#NationalWhiteChocolateDay? But, wait: is white chocolate any good? Is it really chocolate?
Find out: stop by Voilà Chocolat today -- 221 West 79th St. at Broadway -- for a FREE taste of 31% cacao Crème Francais white chocolate from the Guittard Chocolate Company.
And scroll below to learn more about this misunderstood confection.
White chocolate suffered an identity crisis in this country until the FDA officially defined it in 2002. Well before that, until 1993, manufacturers were not permitted to call it chocolate, and were forced instead to refer to white chocolate as "cocoa butter confectionary."
Even now, debate persists about whether white chocolate has a place in fine chocolatiering or on the palates of discerning chocolate lovers. As with any complex subject, there are pros and cons. But our answer is: yes, it does have an important place.
In white chocolate, cocoa solids are replaced with milk solids, so it's missing the complex, beautiful flavors and healthy flavonols that we love in a piece of good dark chocolate. And unfortunately, much of the "white chocolate" available for sale contains cheaper, replacement fats other than cocoa butter, plus inferior quality milk solids and a heaping dose of sugar.
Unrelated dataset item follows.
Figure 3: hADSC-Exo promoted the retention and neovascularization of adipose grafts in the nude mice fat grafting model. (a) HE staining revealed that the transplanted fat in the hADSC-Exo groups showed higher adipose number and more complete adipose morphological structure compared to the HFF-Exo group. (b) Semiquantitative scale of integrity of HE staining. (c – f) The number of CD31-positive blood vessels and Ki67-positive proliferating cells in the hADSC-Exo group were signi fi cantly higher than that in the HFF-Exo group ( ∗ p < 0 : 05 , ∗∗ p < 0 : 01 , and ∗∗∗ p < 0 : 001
On the other hand, high-quality white chocolate made with 100% real cocoa butter from quality beans, does impart a pleasing mild flavor and melts in your mouth in a particularly satisfying way.
All chocolatiers know that white chocolate shows some colors and patterns better than milk or dark chocolate. But we also really like the way that white chocolate can deliver certain flavors in confections.
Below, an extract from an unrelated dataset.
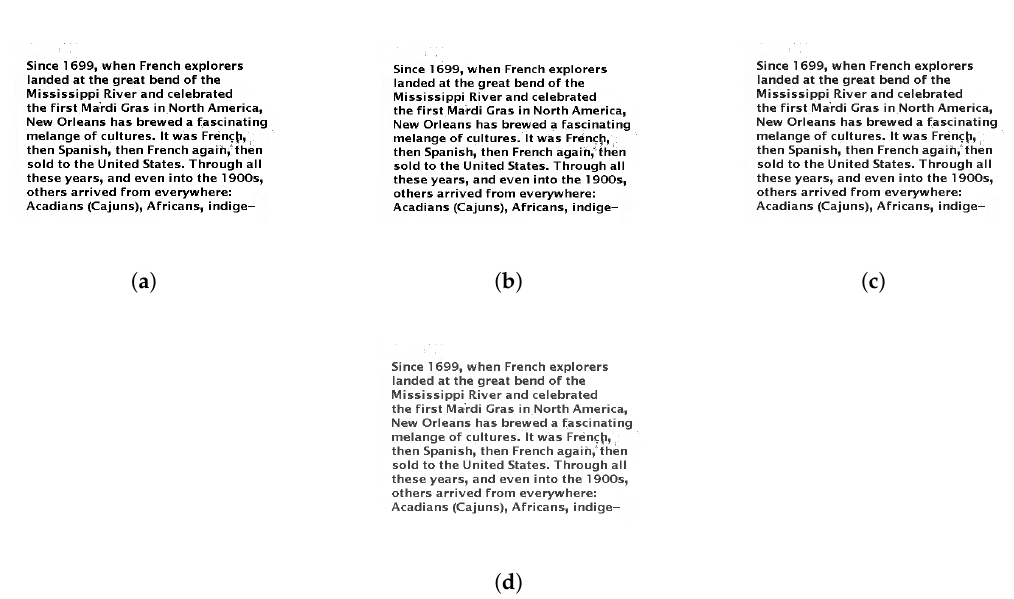
Figure 8. Restoration results of different algorithms for text in Figure 6. ( a ) reconstructed text obtained by framelet+APG; ( b ) reconstructed text obtained by framelet+ADMM; ( c ) reconstructed text obtained by wavelet+APG; ( d ) reconstructed text obtained by wavelet+ADMM.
For example, our matcha green tea confections -- from green tea chocolate bars to matcha green tea white hot chocolate -- work perfectly with the subtler characteristics of white chocolate to carry the delicate green tea flavor and the exciting green color.
So our advice, which really applies to all chocolate: when consuming white chocolate, make sure you choose very good white chocolate. Look for pure, high-quality cocoa butter, without cocoa butter substitutes or an excessive amount of sugar. And expect that as with many products that are higher quality, good white chocolate will cost more than lower quality mass-produced versions. This is because the ingredients cost more, including not only the cocoa butter itself but also the milk powder that is added.
In our confections and in our guests' chocolatiering experiences at Voilà Chocolat, we use a very high quality white chocolate that is 31% cocoa butter, which is an even higher percentage of cacao than off-the-shelf milk chocolate often contains. Is it "as good" as dark chocolate? In many ways, we feel that it simply never can be. But is white chocolate ok in moderate quantities and if it's very good quality? Yes!